### SOURCE RECORDS
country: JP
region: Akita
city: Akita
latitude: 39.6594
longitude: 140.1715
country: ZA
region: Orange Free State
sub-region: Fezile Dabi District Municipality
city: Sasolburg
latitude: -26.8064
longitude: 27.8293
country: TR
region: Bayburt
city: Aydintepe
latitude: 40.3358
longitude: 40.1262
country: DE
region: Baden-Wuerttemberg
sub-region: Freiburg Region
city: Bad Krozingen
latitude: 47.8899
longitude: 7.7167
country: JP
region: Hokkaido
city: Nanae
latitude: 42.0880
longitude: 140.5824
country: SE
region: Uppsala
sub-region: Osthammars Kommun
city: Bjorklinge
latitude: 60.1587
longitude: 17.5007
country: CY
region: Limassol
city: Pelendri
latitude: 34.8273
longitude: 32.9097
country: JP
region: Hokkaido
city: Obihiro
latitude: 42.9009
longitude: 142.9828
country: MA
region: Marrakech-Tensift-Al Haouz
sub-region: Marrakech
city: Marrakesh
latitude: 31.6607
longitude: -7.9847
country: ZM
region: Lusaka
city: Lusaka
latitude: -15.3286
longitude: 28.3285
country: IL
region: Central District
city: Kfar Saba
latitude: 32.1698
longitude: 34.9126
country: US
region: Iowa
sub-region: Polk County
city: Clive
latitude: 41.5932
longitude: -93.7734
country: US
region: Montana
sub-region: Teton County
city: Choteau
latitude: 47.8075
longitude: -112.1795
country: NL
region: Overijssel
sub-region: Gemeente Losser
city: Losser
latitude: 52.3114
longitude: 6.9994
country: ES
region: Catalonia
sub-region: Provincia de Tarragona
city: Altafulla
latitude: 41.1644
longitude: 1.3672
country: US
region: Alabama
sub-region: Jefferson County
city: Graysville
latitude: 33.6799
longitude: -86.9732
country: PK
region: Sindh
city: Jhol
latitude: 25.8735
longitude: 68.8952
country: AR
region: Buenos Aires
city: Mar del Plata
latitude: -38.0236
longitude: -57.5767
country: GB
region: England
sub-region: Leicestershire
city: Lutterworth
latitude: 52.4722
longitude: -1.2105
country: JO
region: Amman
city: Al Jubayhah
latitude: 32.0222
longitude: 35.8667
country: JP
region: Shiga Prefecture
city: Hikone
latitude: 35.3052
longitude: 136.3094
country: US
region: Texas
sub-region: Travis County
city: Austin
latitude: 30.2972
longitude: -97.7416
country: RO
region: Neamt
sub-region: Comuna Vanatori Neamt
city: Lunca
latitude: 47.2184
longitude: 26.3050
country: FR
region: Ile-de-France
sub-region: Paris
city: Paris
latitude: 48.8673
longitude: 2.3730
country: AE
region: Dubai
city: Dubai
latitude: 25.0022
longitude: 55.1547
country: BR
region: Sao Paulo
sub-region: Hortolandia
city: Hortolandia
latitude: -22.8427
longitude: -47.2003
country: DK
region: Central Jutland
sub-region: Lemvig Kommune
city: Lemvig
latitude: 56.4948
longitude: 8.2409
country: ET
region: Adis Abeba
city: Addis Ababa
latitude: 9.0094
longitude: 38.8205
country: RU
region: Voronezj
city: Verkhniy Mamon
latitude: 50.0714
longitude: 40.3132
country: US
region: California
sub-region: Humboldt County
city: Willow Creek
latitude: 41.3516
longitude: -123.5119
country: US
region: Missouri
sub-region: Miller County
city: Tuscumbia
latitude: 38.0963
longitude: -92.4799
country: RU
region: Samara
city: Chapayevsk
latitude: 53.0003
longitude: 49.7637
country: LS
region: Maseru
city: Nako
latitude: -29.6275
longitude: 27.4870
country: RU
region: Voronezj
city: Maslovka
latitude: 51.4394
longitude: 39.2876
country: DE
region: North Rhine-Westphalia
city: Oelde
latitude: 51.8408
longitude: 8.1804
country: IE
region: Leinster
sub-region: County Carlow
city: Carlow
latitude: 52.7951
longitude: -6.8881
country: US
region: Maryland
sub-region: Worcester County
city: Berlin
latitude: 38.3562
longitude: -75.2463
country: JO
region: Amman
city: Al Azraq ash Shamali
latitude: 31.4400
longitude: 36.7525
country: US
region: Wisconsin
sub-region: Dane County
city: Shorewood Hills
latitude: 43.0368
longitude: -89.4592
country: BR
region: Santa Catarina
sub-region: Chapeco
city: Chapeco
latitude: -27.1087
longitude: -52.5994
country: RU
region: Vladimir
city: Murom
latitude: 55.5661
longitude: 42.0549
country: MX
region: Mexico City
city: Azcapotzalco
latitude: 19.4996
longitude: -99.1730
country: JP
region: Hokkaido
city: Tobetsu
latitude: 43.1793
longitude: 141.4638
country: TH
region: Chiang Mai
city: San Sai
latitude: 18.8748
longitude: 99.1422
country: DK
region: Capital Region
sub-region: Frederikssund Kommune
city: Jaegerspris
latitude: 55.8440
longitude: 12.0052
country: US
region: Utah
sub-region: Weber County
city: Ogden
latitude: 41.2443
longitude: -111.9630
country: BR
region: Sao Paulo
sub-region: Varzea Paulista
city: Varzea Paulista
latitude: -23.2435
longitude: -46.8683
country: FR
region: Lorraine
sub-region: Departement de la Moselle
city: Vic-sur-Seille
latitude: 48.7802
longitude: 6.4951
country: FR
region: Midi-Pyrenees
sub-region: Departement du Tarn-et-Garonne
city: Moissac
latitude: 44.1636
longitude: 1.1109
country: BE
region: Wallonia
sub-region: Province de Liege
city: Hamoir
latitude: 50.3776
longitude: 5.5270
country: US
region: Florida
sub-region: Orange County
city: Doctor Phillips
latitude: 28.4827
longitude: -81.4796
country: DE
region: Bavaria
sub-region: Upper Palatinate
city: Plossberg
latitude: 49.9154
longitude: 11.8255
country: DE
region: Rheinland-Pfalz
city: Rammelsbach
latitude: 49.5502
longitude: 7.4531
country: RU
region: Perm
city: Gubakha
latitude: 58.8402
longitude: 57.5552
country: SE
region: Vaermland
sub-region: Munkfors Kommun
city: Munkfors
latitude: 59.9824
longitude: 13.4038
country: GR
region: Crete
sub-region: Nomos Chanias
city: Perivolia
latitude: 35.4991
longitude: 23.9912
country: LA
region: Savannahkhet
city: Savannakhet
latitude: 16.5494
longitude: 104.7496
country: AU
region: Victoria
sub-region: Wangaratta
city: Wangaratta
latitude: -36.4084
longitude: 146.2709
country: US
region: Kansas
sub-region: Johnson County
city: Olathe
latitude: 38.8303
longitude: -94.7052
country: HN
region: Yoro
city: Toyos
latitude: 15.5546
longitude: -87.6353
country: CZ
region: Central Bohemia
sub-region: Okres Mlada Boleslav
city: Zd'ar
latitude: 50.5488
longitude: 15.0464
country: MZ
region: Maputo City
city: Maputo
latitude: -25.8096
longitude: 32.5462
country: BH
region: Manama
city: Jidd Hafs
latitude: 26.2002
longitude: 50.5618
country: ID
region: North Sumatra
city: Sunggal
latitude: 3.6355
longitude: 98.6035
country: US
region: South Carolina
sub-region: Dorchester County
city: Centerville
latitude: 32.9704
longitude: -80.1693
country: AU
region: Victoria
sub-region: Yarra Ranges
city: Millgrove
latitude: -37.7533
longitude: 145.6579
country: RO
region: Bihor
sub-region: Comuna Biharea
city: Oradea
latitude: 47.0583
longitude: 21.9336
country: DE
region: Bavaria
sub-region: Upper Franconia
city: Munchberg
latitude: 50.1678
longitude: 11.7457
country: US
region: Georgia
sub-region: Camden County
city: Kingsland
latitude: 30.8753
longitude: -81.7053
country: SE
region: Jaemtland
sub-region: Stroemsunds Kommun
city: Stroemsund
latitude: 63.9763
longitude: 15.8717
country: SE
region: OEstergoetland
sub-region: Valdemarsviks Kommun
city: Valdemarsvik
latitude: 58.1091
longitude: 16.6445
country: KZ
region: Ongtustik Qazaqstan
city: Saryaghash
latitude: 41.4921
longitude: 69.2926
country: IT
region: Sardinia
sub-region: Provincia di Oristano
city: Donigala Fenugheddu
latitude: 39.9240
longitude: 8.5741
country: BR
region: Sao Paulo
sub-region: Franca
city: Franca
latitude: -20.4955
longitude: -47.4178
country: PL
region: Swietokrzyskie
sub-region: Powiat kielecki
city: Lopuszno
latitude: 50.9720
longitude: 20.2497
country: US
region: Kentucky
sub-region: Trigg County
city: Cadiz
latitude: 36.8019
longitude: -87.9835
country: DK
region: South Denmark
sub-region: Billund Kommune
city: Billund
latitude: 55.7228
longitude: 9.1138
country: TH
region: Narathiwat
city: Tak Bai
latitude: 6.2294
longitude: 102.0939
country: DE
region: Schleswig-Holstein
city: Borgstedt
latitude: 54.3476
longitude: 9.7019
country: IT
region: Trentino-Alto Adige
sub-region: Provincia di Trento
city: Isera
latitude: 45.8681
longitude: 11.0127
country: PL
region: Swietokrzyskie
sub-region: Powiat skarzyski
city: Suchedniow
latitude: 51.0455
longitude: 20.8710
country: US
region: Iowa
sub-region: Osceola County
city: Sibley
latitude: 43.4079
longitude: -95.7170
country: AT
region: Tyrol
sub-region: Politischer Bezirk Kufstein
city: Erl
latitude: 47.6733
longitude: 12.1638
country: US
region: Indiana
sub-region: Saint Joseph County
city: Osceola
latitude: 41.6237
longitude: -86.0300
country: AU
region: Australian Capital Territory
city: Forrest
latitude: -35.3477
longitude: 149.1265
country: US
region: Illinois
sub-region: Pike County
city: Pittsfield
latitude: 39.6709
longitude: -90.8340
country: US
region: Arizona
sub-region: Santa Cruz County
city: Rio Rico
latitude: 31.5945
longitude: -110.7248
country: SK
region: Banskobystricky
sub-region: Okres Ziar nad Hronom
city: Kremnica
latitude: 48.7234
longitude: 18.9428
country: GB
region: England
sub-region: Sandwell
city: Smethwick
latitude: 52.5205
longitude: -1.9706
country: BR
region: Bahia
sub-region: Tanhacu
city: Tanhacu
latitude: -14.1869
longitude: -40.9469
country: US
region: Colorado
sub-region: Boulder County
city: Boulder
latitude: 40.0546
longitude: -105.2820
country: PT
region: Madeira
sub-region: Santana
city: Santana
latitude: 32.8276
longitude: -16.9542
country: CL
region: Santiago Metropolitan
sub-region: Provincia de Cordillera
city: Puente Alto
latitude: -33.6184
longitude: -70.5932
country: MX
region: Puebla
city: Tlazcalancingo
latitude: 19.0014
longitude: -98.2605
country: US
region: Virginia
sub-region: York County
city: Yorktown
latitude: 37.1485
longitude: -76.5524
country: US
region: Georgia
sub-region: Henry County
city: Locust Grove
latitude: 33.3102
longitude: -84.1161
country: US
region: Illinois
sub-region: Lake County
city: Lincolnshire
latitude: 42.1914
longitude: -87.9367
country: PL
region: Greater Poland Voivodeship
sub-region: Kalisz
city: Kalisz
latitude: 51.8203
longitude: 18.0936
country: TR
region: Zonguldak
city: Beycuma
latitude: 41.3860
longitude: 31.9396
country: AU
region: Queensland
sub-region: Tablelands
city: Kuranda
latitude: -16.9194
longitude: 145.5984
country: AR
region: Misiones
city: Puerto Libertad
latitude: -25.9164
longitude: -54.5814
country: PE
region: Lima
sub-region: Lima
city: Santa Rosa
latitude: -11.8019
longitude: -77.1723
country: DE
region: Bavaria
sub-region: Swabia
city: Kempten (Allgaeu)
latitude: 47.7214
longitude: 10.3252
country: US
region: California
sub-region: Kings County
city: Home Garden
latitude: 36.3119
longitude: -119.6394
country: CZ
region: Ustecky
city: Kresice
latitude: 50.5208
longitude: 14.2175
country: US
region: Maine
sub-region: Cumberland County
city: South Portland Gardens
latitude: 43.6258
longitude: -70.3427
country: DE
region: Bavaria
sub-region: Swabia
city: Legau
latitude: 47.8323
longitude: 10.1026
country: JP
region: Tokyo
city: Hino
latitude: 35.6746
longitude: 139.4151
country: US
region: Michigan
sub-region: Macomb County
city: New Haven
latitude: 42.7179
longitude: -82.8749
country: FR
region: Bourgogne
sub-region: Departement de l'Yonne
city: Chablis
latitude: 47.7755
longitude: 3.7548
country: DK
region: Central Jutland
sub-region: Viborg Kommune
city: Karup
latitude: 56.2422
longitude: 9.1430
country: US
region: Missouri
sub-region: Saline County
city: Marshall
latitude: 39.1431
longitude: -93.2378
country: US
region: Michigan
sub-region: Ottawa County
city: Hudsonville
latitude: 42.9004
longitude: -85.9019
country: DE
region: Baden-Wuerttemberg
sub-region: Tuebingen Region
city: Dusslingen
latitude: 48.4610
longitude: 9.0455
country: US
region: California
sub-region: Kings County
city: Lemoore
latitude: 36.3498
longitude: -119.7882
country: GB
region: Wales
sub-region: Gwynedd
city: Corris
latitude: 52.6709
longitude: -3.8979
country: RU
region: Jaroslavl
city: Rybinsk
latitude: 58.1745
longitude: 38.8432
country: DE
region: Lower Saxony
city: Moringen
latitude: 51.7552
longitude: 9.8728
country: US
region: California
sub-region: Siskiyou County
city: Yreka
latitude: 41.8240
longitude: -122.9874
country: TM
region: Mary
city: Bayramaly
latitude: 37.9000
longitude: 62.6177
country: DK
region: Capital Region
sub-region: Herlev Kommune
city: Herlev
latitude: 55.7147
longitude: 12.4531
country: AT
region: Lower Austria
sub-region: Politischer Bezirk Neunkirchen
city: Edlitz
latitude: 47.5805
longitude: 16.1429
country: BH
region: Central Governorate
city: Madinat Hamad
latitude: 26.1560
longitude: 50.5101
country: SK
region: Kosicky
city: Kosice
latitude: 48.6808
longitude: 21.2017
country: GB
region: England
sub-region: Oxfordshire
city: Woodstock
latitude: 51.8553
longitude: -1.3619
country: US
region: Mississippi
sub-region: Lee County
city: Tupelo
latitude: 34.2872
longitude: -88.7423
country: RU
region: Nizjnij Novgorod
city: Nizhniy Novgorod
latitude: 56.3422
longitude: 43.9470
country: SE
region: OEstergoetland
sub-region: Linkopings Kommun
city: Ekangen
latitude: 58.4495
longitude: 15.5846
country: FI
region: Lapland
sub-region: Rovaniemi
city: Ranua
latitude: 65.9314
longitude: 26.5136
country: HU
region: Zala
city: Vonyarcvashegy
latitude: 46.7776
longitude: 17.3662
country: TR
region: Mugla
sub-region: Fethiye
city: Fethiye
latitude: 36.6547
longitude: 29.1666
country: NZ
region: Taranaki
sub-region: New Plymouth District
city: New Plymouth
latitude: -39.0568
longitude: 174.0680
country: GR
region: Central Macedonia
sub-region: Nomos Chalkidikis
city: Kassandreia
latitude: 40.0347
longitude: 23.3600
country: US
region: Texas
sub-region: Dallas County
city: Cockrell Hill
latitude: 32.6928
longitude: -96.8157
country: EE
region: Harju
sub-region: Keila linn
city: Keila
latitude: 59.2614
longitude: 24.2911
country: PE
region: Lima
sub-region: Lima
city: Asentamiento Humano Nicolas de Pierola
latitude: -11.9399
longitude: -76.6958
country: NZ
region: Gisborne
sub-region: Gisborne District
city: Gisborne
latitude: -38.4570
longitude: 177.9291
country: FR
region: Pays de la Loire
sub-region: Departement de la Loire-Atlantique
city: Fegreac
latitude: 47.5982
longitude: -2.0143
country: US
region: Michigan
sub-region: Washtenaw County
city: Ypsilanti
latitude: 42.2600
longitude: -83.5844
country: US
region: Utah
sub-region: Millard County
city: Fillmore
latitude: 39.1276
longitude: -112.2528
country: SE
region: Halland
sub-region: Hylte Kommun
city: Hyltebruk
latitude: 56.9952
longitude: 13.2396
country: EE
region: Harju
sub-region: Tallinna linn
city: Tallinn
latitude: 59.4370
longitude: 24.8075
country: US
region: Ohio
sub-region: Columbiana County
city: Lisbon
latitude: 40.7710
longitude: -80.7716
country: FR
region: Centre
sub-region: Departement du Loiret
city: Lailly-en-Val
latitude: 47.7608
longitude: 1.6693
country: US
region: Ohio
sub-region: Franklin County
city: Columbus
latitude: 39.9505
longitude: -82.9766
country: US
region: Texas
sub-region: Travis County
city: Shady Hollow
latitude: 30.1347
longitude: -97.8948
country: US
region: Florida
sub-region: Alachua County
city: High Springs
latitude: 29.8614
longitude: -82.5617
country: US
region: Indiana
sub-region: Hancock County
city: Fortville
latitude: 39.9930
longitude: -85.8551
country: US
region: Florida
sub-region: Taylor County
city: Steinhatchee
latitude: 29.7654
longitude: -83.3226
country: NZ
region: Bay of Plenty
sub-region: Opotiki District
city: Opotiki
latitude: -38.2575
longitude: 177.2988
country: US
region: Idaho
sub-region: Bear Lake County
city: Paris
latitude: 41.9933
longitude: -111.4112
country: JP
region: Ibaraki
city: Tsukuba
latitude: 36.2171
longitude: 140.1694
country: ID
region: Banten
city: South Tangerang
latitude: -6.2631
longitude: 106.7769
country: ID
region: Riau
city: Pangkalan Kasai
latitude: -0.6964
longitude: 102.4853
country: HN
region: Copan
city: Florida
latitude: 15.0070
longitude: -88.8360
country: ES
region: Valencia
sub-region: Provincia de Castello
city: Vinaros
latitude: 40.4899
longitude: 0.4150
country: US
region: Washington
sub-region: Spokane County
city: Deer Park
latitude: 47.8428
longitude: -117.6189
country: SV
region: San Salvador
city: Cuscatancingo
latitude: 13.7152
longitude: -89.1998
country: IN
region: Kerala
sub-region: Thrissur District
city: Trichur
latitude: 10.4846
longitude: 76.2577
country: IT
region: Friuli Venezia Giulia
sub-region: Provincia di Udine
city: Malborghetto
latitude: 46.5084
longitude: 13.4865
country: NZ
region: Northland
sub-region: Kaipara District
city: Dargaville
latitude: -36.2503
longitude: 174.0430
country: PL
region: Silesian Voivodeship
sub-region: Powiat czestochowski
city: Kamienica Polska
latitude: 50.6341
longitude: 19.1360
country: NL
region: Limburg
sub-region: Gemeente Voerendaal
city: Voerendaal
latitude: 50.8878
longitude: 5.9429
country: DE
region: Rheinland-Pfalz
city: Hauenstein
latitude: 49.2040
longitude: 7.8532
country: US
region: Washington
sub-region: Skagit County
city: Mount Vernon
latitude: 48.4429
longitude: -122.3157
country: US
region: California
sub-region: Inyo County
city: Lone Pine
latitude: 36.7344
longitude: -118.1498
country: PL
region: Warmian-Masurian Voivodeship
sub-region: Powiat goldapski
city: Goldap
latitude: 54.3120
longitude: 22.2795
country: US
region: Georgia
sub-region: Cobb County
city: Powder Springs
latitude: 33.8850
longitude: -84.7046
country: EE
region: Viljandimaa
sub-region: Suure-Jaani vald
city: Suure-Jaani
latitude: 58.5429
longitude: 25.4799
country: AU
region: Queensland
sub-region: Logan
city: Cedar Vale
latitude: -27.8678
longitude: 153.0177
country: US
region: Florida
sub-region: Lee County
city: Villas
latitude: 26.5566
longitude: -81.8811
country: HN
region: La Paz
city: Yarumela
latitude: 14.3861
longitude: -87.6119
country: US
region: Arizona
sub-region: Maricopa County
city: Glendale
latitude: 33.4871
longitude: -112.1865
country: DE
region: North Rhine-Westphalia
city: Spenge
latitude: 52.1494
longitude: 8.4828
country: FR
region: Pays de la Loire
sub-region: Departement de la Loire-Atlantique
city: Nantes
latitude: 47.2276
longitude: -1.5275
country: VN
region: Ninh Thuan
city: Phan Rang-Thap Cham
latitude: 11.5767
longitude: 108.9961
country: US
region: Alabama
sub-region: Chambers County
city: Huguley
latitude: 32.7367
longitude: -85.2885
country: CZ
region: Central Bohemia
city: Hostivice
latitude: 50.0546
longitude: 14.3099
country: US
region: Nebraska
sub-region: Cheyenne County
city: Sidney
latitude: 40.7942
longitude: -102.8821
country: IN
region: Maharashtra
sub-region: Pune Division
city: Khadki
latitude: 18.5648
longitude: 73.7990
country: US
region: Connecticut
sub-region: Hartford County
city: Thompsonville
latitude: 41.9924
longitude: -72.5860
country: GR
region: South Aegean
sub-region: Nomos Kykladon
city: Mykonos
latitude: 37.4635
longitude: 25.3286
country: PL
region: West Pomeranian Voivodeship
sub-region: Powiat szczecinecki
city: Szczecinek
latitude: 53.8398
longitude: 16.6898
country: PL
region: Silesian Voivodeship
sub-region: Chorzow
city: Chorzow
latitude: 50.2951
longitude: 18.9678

### TASK REQUIREMENTS
From the entries above, print the lines word for word, starting at the line that contains "sub-region: Leicestershire" and stopping after the line that contains "region: Ile-de-France".

### THE ANSWER
sub-region: Leicestershire
city: Lutterworth
latitude: 52.4722
longitude: -1.2105
country: JO
region: Amman
city: Al Jubayhah
latitude: 32.0222
longitude: 35.8667
country: JP
region: Shiga Prefecture
city: Hikone
latitude: 35.3052
longitude: 136.3094
country: US
region: Texas
sub-region: Travis County
city: Austin
latitude: 30.2972
longitude: -97.7416
country: RO
region: Neamt
sub-region: Comuna Vanatori Neamt
city: Lunca
latitude: 47.2184
longitude: 26.3050
country: FR
region: Ile-de-France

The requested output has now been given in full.